Seção de texto
Nas últimas décadas, em especial depois da derrocada do bloco soviético e a dominância unilateral imperialista, intensificou-se um tipo de narrativa que valoriza o empenho pessoal do sujeito que, para alcançar o sucesso, precisa basicamente de um combustível de ânimo pessoal, desejo, garra e determinação. “O céu é o limite” bradam os entusiastas da promessa capitalista de transformar cidadãos comuns em megaempresários, usando para isso apenas a chama de dedicação e o empenho para subir indefinidamente. Os sonhos de construção de uma sociedade mais justa, que eram nossos devaneios coletivos na virada dos anos 60-70 do século passado, foram aniquilados pela realidade da queda do muro e por uma ideologia de crescimento através de projetos individuais de riqueza e poder. Não havia mais espaço para projetos coletivos: o mundo havia se tornado um gigantesco “cada um por si”.

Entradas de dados
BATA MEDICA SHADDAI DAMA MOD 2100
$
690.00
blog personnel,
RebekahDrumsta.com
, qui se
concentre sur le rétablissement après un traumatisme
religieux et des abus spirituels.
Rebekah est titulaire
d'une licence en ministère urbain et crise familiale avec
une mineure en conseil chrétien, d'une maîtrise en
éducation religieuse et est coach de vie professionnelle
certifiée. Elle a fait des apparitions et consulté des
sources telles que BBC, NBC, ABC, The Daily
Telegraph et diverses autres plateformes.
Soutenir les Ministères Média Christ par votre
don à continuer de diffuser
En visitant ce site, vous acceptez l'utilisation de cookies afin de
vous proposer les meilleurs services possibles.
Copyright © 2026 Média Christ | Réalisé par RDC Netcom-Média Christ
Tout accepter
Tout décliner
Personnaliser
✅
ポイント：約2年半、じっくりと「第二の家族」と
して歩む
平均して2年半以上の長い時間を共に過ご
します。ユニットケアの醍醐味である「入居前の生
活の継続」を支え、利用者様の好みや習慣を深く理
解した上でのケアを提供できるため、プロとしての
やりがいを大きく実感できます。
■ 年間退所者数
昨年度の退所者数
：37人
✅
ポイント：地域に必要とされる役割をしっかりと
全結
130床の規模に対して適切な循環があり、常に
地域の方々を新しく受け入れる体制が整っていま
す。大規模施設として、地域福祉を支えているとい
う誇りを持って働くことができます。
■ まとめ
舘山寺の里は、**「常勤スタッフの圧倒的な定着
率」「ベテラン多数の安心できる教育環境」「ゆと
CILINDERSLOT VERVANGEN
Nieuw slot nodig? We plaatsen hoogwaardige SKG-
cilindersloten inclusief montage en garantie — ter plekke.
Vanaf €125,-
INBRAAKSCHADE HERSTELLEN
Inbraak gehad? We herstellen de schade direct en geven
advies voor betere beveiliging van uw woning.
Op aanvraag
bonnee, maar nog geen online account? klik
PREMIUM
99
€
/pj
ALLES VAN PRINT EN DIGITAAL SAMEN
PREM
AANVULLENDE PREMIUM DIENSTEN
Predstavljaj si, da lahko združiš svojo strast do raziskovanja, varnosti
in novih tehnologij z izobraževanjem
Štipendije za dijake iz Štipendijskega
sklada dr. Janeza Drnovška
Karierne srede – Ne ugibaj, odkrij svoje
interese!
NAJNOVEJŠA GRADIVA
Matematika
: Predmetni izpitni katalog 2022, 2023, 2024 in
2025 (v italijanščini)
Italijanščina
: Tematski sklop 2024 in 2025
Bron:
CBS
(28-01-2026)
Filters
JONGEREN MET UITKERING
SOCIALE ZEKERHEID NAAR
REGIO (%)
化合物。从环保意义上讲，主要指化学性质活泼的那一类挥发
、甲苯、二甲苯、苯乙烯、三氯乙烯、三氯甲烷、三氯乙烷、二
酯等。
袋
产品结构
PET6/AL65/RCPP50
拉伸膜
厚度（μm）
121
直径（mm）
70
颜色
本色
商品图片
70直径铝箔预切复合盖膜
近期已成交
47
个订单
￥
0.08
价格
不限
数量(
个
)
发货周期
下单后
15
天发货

Lista de tarefas
1. De acordo com o texto sobre o sucesso individual, o que foi aniquilado pela realidade da queda do muro?
2. Retome o texto sobre o sucesso individual e prossiga a partir de sua última frase.
As linhas não têm relação com o texto sobre o sucesso individual.

Respostas do exercício
1. Os sonhos de construção de uma sociedade mais justa.

2.
Com isso proliferaram histórias de pessoas que, partindo de quase nada e munidos apenas de sonhos, alcançaram fortuna e poder. Entramos na era do “empreendedorismo”, dos coaches, dos gurus, dos influencers de mercado, onde ter seu próprio negócio e investir na bolsa é sinônimo de uma vida aventureira e cheia de ação. Por outro lado, ter um trabalho formal, ser um médico, lojista, radialista, advogado, ter carteira assinada e – pior ainda – ser funcionário público é sinal de fracasso. No nosso imaginário coletivo surgiram exemplos maravilhosos de brasileiros que foram trabalhar na construção civil nos Estados Unidos e depois se tornaram empreiteiros de sucesso, mas estrategicamente nos escondem que esse resultado não passa de 0.001% dos patrícios que se aventuram nas terras gringas, sendo a maioria empregados que se permitem explorar, sem qualquer seguro de saúde e sem previdência. O capitalismo é um bilhete de loteria, ou um dízimo doado ao pastor: apenas àqueles munidos de fé será possível alcançar a graça.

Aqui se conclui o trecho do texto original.